----- Available data

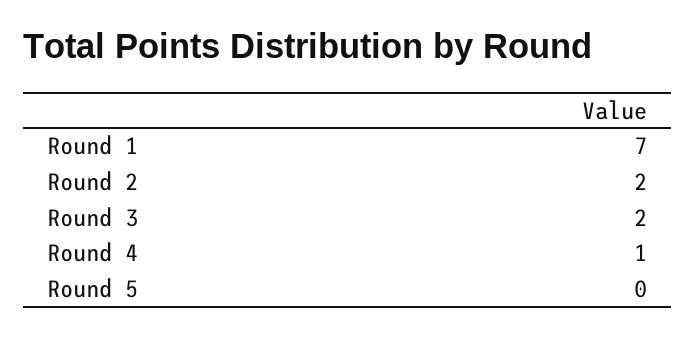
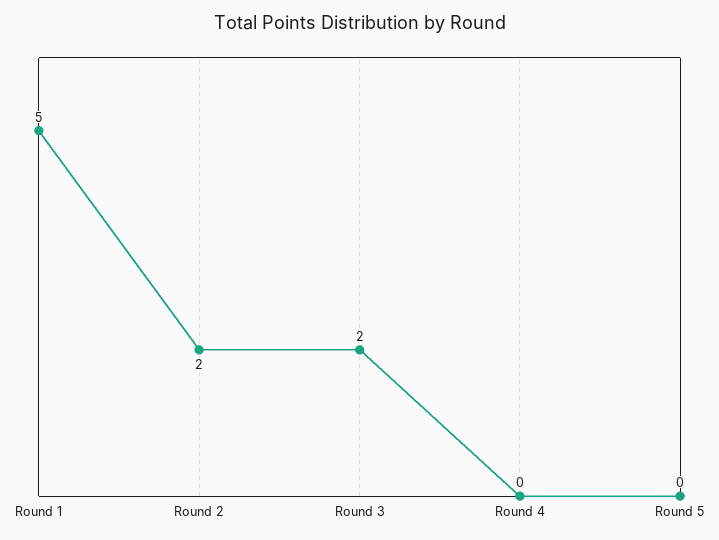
  {
-   "Round 1": 7,
+   "Round 1": 5,
    "Round 2": 2,
    "Round 3": 2,
-   "Round 4": 1,
+   "Round 4": 0,
    "Round 5": 0
  }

----------

Task brief:
Output every entry word for word, but omit the pictures.

Answer to the problem:
  {
-   "Round 1": 7,
+   "Round 1": 5,
    "Round 2": 2,
    "Round 3": 2,
-   "Round 4": 1,
+   "Round 4": 0,
    "Round 5": 0
  }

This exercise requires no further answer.